Der Begriff „Nebelkinder“ wird in der Wissenschaft für die Generation der Kriegsenkel verwendet, die den Krieg und die Hunger- und Aufbaujahre danach nicht selbst miterlebt haben, deren Verhältnis zu ihren Eltern und Großeltern aber dennoch nicht ganz unbelastet ist, durch die Kriegserlebnisse, die diese stark geprägt haben, auch wenn viele lieber nicht darüber sprechen, welche Grausamkeiten sie erlebt haben.

Liliths Großmutter Käthe, die eigentlich auch einer wohlhabenden schlesischen Familie stammte, weshalb ihr Wahlspruch in jeder noch so elenden Lebenslage „Rücken gerade, Kinn hoch, Contenance“, war, musste mit ihren Töchtern Ana (knapp im Teenageralter) und Lenchen (im Grundschulalter) vor den herannahenden Russen aus Schlesien fliehen. Unter unmenschlichen und teilweise lebensbedrohlichen Bedingungen gelingt ihnen das, aber wohl auch nur, weil Käthe und ihre Schwester bereit waren, sehr viel auf sich zu nehmen, um ihre Kinder heil nach München zu bringen. Was alles und wie es Käthes bester Freundin ergangen war, die in Breslau geblieben war, erfährt Ana erst aus Briefen im Nachlass ihrer Mutter, dass ihr Mutter schon während der Flucht nicht mehr die Alte war, fiel ihr aber auch schon damals auf, so musste sie auch oft die Mutterrolle für Lenchen einnehmen, obwohl sie selbst quasi noch ein Kind war. Und Lilith erfährt erst mehr über die Vergangenheit ihrer Mutter und ihrer Großmutter, als sie sich mit ihrer Mutter Ana auf eine Reise nach Schlesien zu den Orten, die mit Käthe in Verbindung standen, begibt. Auf dieser Reise möchte sie sich darüber klar werden, ob sie bereit ist, den Sohn ihrer verstorbenen besten Freundin zu adoptieren, obwohl sie selbst so ein distanziertes Verhältnis zu Ana hatte und daher eigentlich selbst keine Mutter sein wollte.
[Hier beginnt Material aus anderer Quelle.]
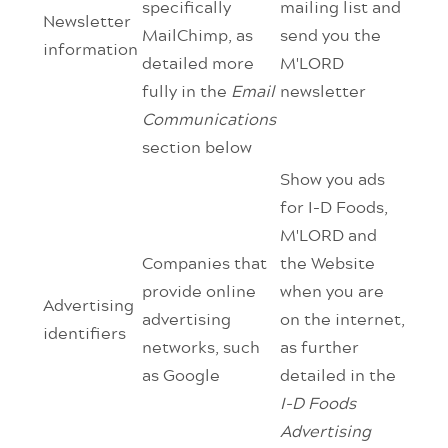
specifically
mailing list and
Newsletter
MailChimp, as
send you the
information
detailed more
M'LORD
fully in the
Email
newsletter
Communications
section below
Show you ads
for I-D Foods,
M'LORD and
Companies that
the Website
provide online
when you are
Advertising
advertising
on the internet,
identifiers
networks, such
as further
as Google
detailed in the
I-D Foods
Advertising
Die Handlung spielt auf mehreren Zeitebenen, dem Jahr 2017, in dem Lilith sich für oder gegen die Adoption entscheiden muss, der Nachkriegszeit in München, bis kurz nach Liliths Geburt und der Zeit der Endphase des Zweiten Weltkrieges in Breslau und auf der Flucht. Dadurch wird viel Spannung aufgebaut, es sorgt aber nicht für Verwirrung, diese Konstruktion ist der Autorin sehr gut gelungen. Der Roman macht bewusst, welche extrem grausamen Dinge Frauen während des Zweiten Weltkrieges durchmachen mussten und wie sehr dies dann ihr weiteres Leben und auch das ihrer Kinder und Enkel prägte, auch wenn wenig über diese Erfahrungen gesprochen wurde. Manches ist sicher keine leichte Kost, aber ich finde es sehr wichtig, dass Stefanie Gregg sich diesem Thema gewidmet hat und halte das Buch daher für eine sehr wichtige, gut recherchierte und lohnenswerte Lektüre, besonders auch, um sich noch etwas besser in die Nachkriegs- und Kriegsgeneration hineinversetzen zu können.